Jedermann-Rennen - Wen ich die Beiträge, im Forum, zu diesem Thema lese kommen mir immer wieder Gedanken an eine solche Veranstaltung, die ich vor Jahren mitgefahren bin. Damals habe ich einen Bericht für die Vereins-News geschrieben. Er ist zwar lang (hoffentlich nicht zu lang), dennoch versuche ich den mal in diesen Thread zu stellen.
1.Rominger Classic -1. August 1994
Ein Rennen? Nein, überhaupt nicht. Eine Ausfahrt für Hobbyfahrer, unter Führung von einigen namhaften Profis. Strecke: Vevey-St.Maurice-Riddes-Sion-Montana – 102 Km, 1120m Höhenunterschied.
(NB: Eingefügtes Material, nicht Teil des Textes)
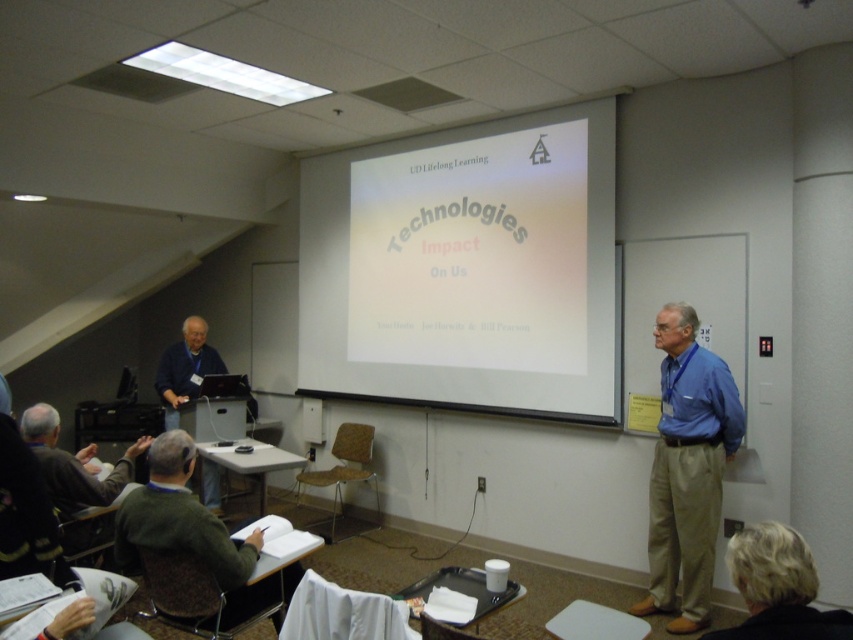
You are a student sitting in the classroom and want to take a photo of the white glossy projector screen at center and the matte blue shirt at left for your notes. Which object should you focus on first if you want to capture both in one shot without moving your camera?

The white glossy projector screen at center is positioned on the right side of the matte blue shirt at left, so you should focus on the matte blue shirt at left first to ensure both are in frame.

You are a photographer in the classroom and want to capture a photo of the blue cotton shirt at right and the green fabric chair at lower left. If the camera can only focus on objects within a 3 meter distance, will both objects be in focus?

The blue cotton shirt at right is bigger than green fabric chair at lower left, but the question of focus distance depends on their actual positions, not their sizes. Since the camera can focus on objects within 3 meters, both objects would be in focus if they are within that range. However, the description does not provide their exact distances from the camera, so we cannot confirm based on the given information.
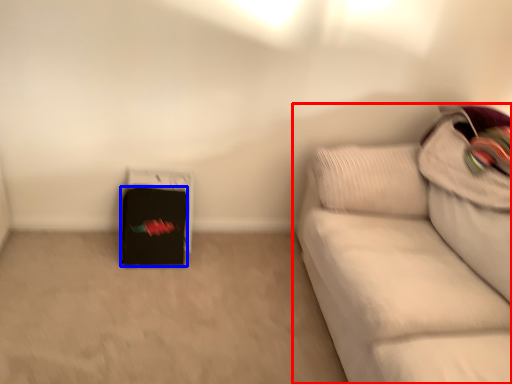
Question: Which of the following is the closest to the observer, studio couch (highlighted by a red box) or luggage (highlighted by a blue box)?

Choices:
 (A) studio couch
 (B) luggage

Answer: (A)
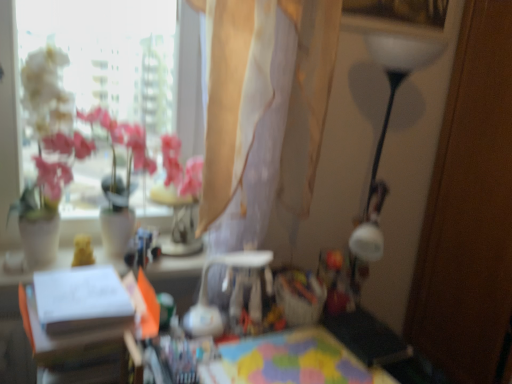
Question: Should I look upward or downward to see white paper at center, the first table viewed from the left?

Choices:
 (A) up
 (B) down

Answer: (B)

Question: From the image's perspective, would you say translucent beige curtain at upper center is shown under multicolored fabric at center, acting as the 1th table starting from the right?

Choices:
 (A) no
 (B) yes

Answer: (A)

Question: From a real-world perspective, does translucent beige curtain at upper center sit lower than multicolored fabric at center, the 2th table positioned from the left?

Choices:
 (A) yes
 (B) no

Answer: (B)

Question: Could you tell me if translucent beige curtain at upper center is facing multicolored fabric at center, the 2th table positioned from the left?

Choices:
 (A) no
 (B) yes

Answer: (A)

Question: Considering the relative sizes of translucent beige curtain at upper center and multicolored fabric at center, acting as the 1th table starting from the right, in the image provided, is translucent beige curtain at upper center shorter than multicolored fabric at center, acting as the 1th table starting from the right,?

Choices:
 (A) yes
 (B) no

Answer: (B)

Question: Is translucent beige curtain at upper center in front of multicolored fabric at center, acting as the 1th table starting from the right?

Choices:
 (A) no
 (B) yes

Answer: (A)

Question: Does translucent beige curtain at upper center have a smaller size compared to multicolored fabric at center, acting as the 1th table starting from the right?

Choices:
 (A) yes
 (B) no

Answer: (B)

Question: Is white paper at center, which is the second table in right-to-left order, not near translucent beige curtain at upper center?

Choices:
 (A) yes
 (B) no

Answer: (B)

Question: Considering the relative sizes of white paper at center, the first table viewed from the left, and translucent beige curtain at upper center in the image provided, is white paper at center, the first table viewed from the left, thinner than translucent beige curtain at upper center?

Choices:
 (A) yes
 (B) no

Answer: (B)

Question: Can you confirm if white paper at center, the first table viewed from the left, is taller than translucent beige curtain at upper center?

Choices:
 (A) yes
 (B) no

Answer: (B)

Question: From the image's perspective, is white paper at center, which is the second table in right-to-left order, under translucent beige curtain at upper center?

Choices:
 (A) yes
 (B) no

Answer: (A)

Question: Is translucent beige curtain at upper center located within white paper at center, which is the second table in right-to-left order?

Choices:
 (A) no
 (B) yes

Answer: (A)

Question: From the image's perspective, would you say white paper at center, the first table viewed from the left, is positioned over translucent beige curtain at upper center?

Choices:
 (A) no
 (B) yes

Answer: (A)

Question: From the image's perspective, is translucent beige curtain at upper center over white paper at center, the first table viewed from the left?

Choices:
 (A) no
 (B) yes

Answer: (B)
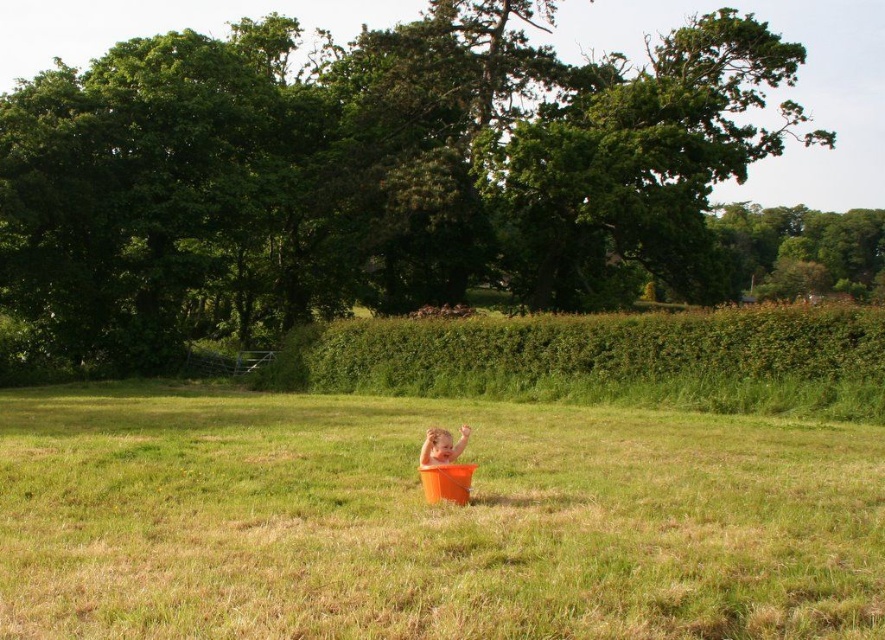
Question: Which point is farther to the camera?

Choices:
 (A) (435, 436)
 (B) (837, 381)
 (C) (708, 460)

Answer: (B)

Question: Which object is positioned farthest from the smooth orange bucket at center?

Choices:
 (A) green leafy hedge at center
 (B) orange matte bucket at center

Answer: (A)

Question: In this image, where is orange matte bucket at center located relative to green leafy hedge at center?

Choices:
 (A) right
 (B) left

Answer: (B)

Question: Is green leafy hedge at center to the right of smooth orange bucket at center from the viewer's perspective?

Choices:
 (A) no
 (B) yes

Answer: (B)

Question: Which point appears farthest from the camera in this image?

Choices:
 (A) (748, 380)
 (B) (296, 461)

Answer: (A)

Question: Does orange matte bucket at center appear on the left side of green leafy hedge at center?

Choices:
 (A) yes
 (B) no

Answer: (A)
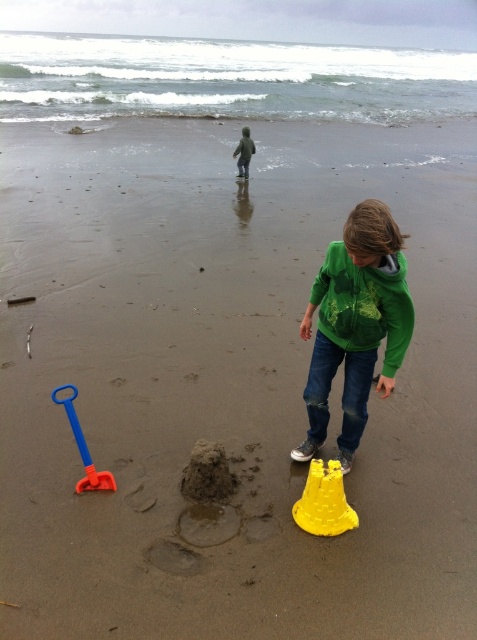
Question: Which point is closer to the camera?

Choices:
 (A) (248, 156)
 (B) (309, 467)
 (C) (345, 282)

Answer: (C)

Question: Which object is closer to the camera taking this photo?

Choices:
 (A) green matte jacket at upper center
 (B) green matte hoodie at center
 (C) green matte jacket at lower right
 (D) blue plastic shovel at lower left

Answer: (B)

Question: Can you confirm if green matte jacket at lower right is thinner than green matte jacket at upper center?

Choices:
 (A) yes
 (B) no

Answer: (B)

Question: Is green matte hoodie at center thinner than green matte jacket at upper center?

Choices:
 (A) no
 (B) yes

Answer: (A)

Question: Can you confirm if blue plastic shovel at lower left is smaller than green matte jacket at upper center?

Choices:
 (A) no
 (B) yes

Answer: (B)

Question: Which of the following is the closest to the observer?

Choices:
 (A) green matte jacket at lower right
 (B) green matte hoodie at center

Answer: (B)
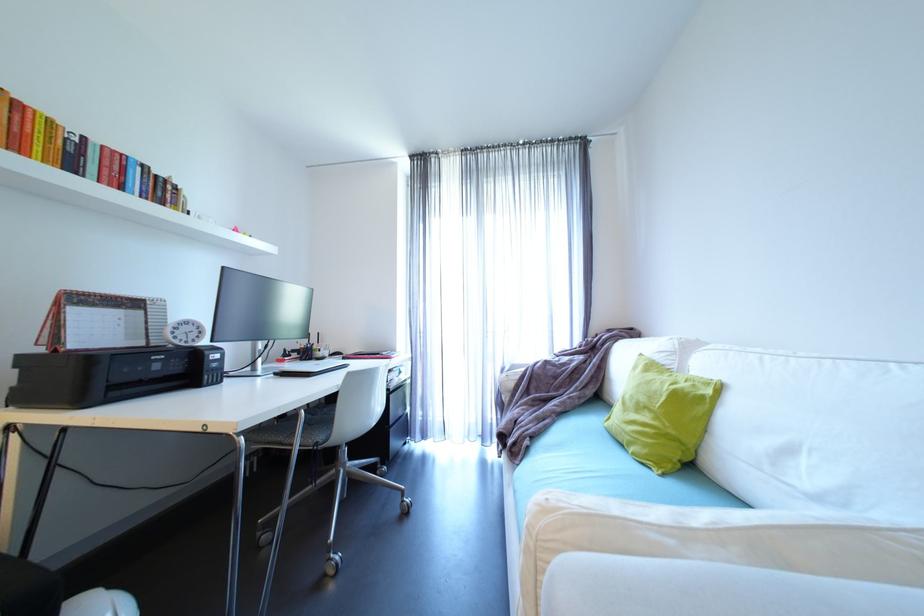
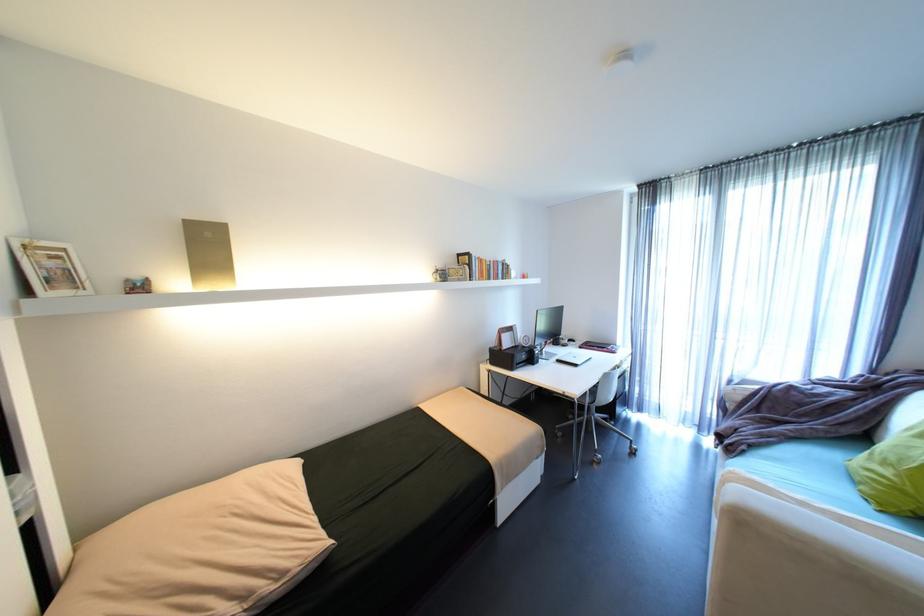
Locate, in the second image, the point that corresponds to [663,419] in the first image.

(906, 476)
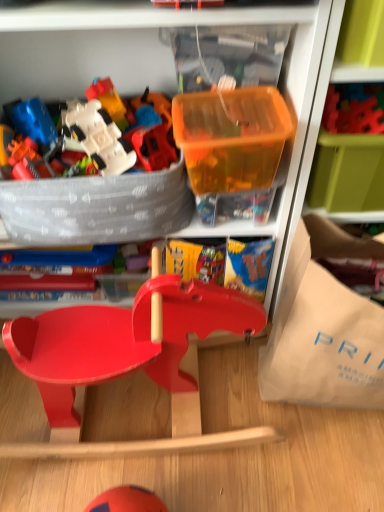
Question: From the image's perspective, is translucent plastic container at upper right under translucent orange plastic container at upper center?

Choices:
 (A) no
 (B) yes

Answer: (A)

Question: From the image's perspective, does translucent plastic container at upper right appear higher than translucent orange plastic container at upper center?

Choices:
 (A) yes
 (B) no

Answer: (A)

Question: Is translucent plastic container at upper right bigger than translucent orange plastic container at upper center?

Choices:
 (A) yes
 (B) no

Answer: (A)

Question: Is translucent orange plastic container at upper center at the back of translucent plastic container at upper right?

Choices:
 (A) no
 (B) yes

Answer: (A)

Question: From a real-world perspective, is translucent plastic container at upper right physically below translucent orange plastic container at upper center?

Choices:
 (A) no
 (B) yes

Answer: (B)

Question: Considering their positions, is white plastic spaceship at upper left, the 1th toy from the left, located in front of or behind smooth plastic toy at center, acting as the 1th toy starting from the top?

Choices:
 (A) behind
 (B) front

Answer: (A)

Question: Is white plastic spaceship at upper left, the 1th toy from the left, wider or thinner than smooth plastic toy at center, which is the 1th toy from right to left?

Choices:
 (A) thin
 (B) wide

Answer: (A)

Question: Considering the positions of white plastic spaceship at upper left, positioned as the 2th toy in right-to-left order, and smooth plastic toy at center, the 2th toy when ordered from bottom to top, in the image, is white plastic spaceship at upper left, positioned as the 2th toy in right-to-left order, bigger or smaller than smooth plastic toy at center, the 2th toy when ordered from bottom to top,?

Choices:
 (A) small
 (B) big

Answer: (A)

Question: Is white plastic spaceship at upper left, acting as the 1th toy starting from the bottom, inside or outside of smooth plastic toy at center, the 2th toy viewed from the left?

Choices:
 (A) inside
 (B) outside

Answer: (B)

Question: Choose the correct answer: Is beige paper bag at right inside smooth plastic toy at center, the 2th toy when ordered from bottom to top, or outside it?

Choices:
 (A) inside
 (B) outside

Answer: (B)

Question: From the image's perspective, relative to smooth plastic toy at center, which is the 1th toy from right to left, is beige paper bag at right above or below?

Choices:
 (A) below
 (B) above

Answer: (A)

Question: Considering the positions of beige paper bag at right and smooth plastic toy at center, acting as the 1th toy starting from the top, in the image, is beige paper bag at right taller or shorter than smooth plastic toy at center, acting as the 1th toy starting from the top,?

Choices:
 (A) short
 (B) tall

Answer: (B)

Question: In terms of width, does beige paper bag at right look wider or thinner when compared to smooth plastic toy at center, acting as the 1th toy starting from the top?

Choices:
 (A) wide
 (B) thin

Answer: (A)

Question: Based on their sizes in the image, would you say smooth red wooden baby carriage at center is bigger or smaller than beige paper bag at right?

Choices:
 (A) big
 (B) small

Answer: (A)

Question: Relative to beige paper bag at right, is smooth red wooden baby carriage at center in front or behind?

Choices:
 (A) behind
 (B) front

Answer: (B)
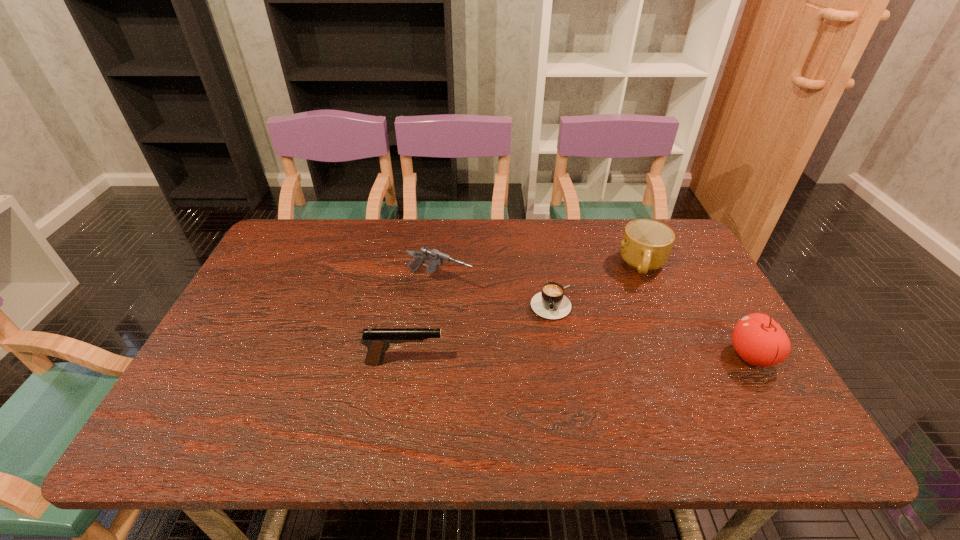
Where is `pistol`? Image resolution: width=960 pixels, height=540 pixels. pistol is located at coordinates (377, 340).

Identify the location of the rightmost object. Image resolution: width=960 pixels, height=540 pixels. (758, 339).

This screenshot has height=540, width=960. Find the location of `the fourth object from left to right`. the fourth object from left to right is located at coordinates (646, 245).

The height and width of the screenshot is (540, 960). I want to click on the shortest object, so click(550, 303).

The image size is (960, 540). In order to click on cappuccino in this screenshot , I will do `click(550, 303)`.

This screenshot has width=960, height=540. What are the coordinates of `gun` in the screenshot? It's located at (435, 258).

Where is `free location located at the muzzle of the pistol`? Image resolution: width=960 pixels, height=540 pixels. free location located at the muzzle of the pistol is located at coordinates (506, 362).

This screenshot has width=960, height=540. I want to click on vacant space located 0.210m on the back of the rightmost object, so click(x=708, y=282).

Identify the location of free region located 0.200m on the side with the handle of the mug. (619, 329).

This screenshot has width=960, height=540. Identify the location of blank space located on the side with the handle of the mug. (612, 344).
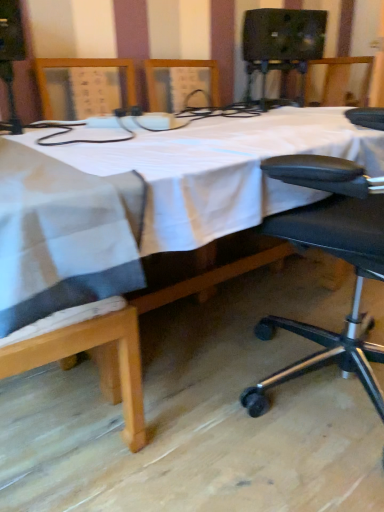
This screenshot has height=512, width=384. What do you see at coordinates (345, 354) in the screenshot? I see `white cloth-covered table at center` at bounding box center [345, 354].

This screenshot has width=384, height=512. Identify the location of white cloth-covered table at center. (345, 354).

The width and height of the screenshot is (384, 512). Find the location of `black fabric chair at lower right`. black fabric chair at lower right is located at coordinates (334, 255).

What do you see at coordinates (334, 255) in the screenshot?
I see `black fabric chair at lower right` at bounding box center [334, 255].

What is the approximate height of black fabric chair at lower right?

3.62 feet.

This screenshot has height=512, width=384. I want to click on white cloth-covered table at center, so click(x=345, y=354).

Visually, is white cloth-covered table at center positioned to the left or to the right of black fabric chair at lower right?

Based on their positions, white cloth-covered table at center is located to the left of black fabric chair at lower right.

Is white cloth-covered table at center behind black fabric chair at lower right?

No, white cloth-covered table at center is closer to the camera.

Does point (138, 375) come farther from viewer compared to point (376, 233)?

Yes, it is.

From the image's perspective, is white cloth-covered table at center positioned above or below black fabric chair at lower right?

white cloth-covered table at center is situated higher than black fabric chair at lower right in the image.

From a real-world perspective, is white cloth-covered table at center over black fabric chair at lower right?

No, from a real-world perspective, white cloth-covered table at center is not above black fabric chair at lower right.

Considering the sizes of objects white cloth-covered table at center and black fabric chair at lower right in the image provided, who is wider, white cloth-covered table at center or black fabric chair at lower right?

With larger width is white cloth-covered table at center.

Considering the relative sizes of white cloth-covered table at center and black fabric chair at lower right in the image provided, is white cloth-covered table at center shorter than black fabric chair at lower right?

Correct, white cloth-covered table at center is not as tall as black fabric chair at lower right.

Does white cloth-covered table at center have a larger size compared to black fabric chair at lower right?

Indeed, white cloth-covered table at center has a larger size compared to black fabric chair at lower right.

Is white cloth-covered table at center surrounding black fabric chair at lower right?

Yes, black fabric chair at lower right is inside white cloth-covered table at center.

Based on the photo, would you say white cloth-covered table at center is a long distance from black fabric chair at lower right?

No, white cloth-covered table at center is not far from black fabric chair at lower right.

Is white cloth-covered table at center looking in the opposite direction of black fabric chair at lower right?

Correct, white cloth-covered table at center is looking away from black fabric chair at lower right.

In the scene shown: What's the angular difference between white cloth-covered table at center and black fabric chair at lower right's facing directions?

The angular difference between white cloth-covered table at center and black fabric chair at lower right is 164 degrees.

How distant is white cloth-covered table at center from black fabric chair at lower right?

white cloth-covered table at center and black fabric chair at lower right are 18.48 inches apart from each other.

Identify the location of table that is in front of the black fabric chair at lower right. (345, 354).

Between black fabric chair at lower right and white cloth-covered table at center, which one appears on the right side from the viewer's perspective?

Positioned to the right is black fabric chair at lower right.

Considering their positions, is black fabric chair at lower right located in front of or behind white cloth-covered table at center?

black fabric chair at lower right is behind white cloth-covered table at center.

Which is more distant, [305,180] or [381,113]?

Positioned behind is point [381,113].

From the image's perspective, between black fabric chair at lower right and white cloth-covered table at center, who is located below?

From the image's view, black fabric chair at lower right is below.

From a real-world perspective, is black fabric chair at lower right positioned over white cloth-covered table at center based on gravity?

Yes, from a real-world perspective, black fabric chair at lower right is above white cloth-covered table at center.

Considering the relative sizes of black fabric chair at lower right and white cloth-covered table at center in the image provided, is black fabric chair at lower right thinner than white cloth-covered table at center?

Yes.

In terms of height, does black fabric chair at lower right look taller or shorter compared to white cloth-covered table at center?

Clearly, black fabric chair at lower right is taller compared to white cloth-covered table at center.

Does black fabric chair at lower right have a larger size compared to white cloth-covered table at center?

No.

Choose the correct answer: Is black fabric chair at lower right inside white cloth-covered table at center or outside it?

black fabric chair at lower right is contained in white cloth-covered table at center.

Based on the photo, is black fabric chair at lower right not close to white cloth-covered table at center?

They are positioned close to each other.

Is black fabric chair at lower right facing away from white cloth-covered table at center?

black fabric chair at lower right does not have its back to white cloth-covered table at center.

Can you tell me how much black fabric chair at lower right and white cloth-covered table at center differ in facing direction?

They differ by 164 degrees in their facing directions.

You are a GUI agent. You are given a task and a screenshot of the screen. Output one action in this format:
    pyautogui.click(x=<x>, y=<y>)
    Task: Click on the table located on the left of black fabric chair at lower right
    
    Given the screenshot: What is the action you would take?
    pyautogui.click(x=345, y=354)

What are the coordinates of `table in front of the black fabric chair at lower right` in the screenshot? It's located at (345, 354).

The height and width of the screenshot is (512, 384). In order to click on chair above the white cloth-covered table at center (from a real-world perspective) in this screenshot , I will do `click(334, 255)`.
Mein Bruder überredet mich, mit ihm teilzunehmen, obwohl ich mir geschworen habe, keine Startnummer mehr, an mein Trikot zu heften. Davon habe ich genug gehabt.
Was habe ich da zu suchen? Eine Meute von einigen hundert Fahrern. Da gibt es doch viele die nicht geradeaus, geschweige gewohnt sind, in einem grossen Fahrerfeld, fahren zu können. Nichtsdestotrotz liess ich mich überreden. Es soll ja in erster Linie ein Plausch sein. Wer weiss vielleicht trifft man auch alte Bekannte.
Sonntag, 31. Juli – Startnummernausgabe in Vevey. Von überall tauchen Autos auf, mit Rennrädern auf den Dächern. Die Meldung geht um, dass 3000 Personen teilnehmen. Ich kann das nicht glauben. Das ist sicher nur ein Reklametrick. Denkste, spätestens beim Betreten der Markthalle in Vevey, scheint sich diese Meldung zu bestätigen. Auf der Suche meiner zugeteilten Nummer 1456, sehe ich Abschrankungen mit der Markierung 1500-2000, 2001-2500, 2501-3000. Dahinter stehen Leute Schlange, wie das Vieh, welches zur Abschlachtung geführt wird. Halt, hier das Gehege für 1001-1500, aber kein Mensch. Bin ich richtig? Weshalb ist da niemand? Offensichtlich Glück gehabt. Ich erhalte problemlos einen Plastiksack ausgehändigt, mit 1 Renntrikot, 1 Hose. Wieder an der frischen Luft, ein kurzes Anstehen für 1 Bidon mit Getränk und 2 Riegel. Alles ist erledigt und zurück geht’s nach Hause (Bruder wohnt oberhalb Lausanne). Die Organisation hat für’s erste gut geklappt.
Die vielen Fahrer geben schon zu denken. Immer wieder kommt unser Gespräch auf die bevorstehende ‚Plauschfahrt’. Unbedingt im Feld vorne fahren, wegen der Sturzgefahr. Ich rede mir immer wieder ein, das ich es gemütlich nehme, usw. Ist das vielleicht Nervosität?
Die Meute wird in 6 Gruppen aufgeteilt und steht jeweils unter Leitung/Begleitung von 2 namhaften Profis. Jede Gruppe hat ihren eigenen Sponsor wie Mapei, Volksbank, Tissot, HCB, etc. Wir sind in der 3. Gruppe, Tissot. Gruppenleitung: Claudio Chiapucci und Charly Mottet.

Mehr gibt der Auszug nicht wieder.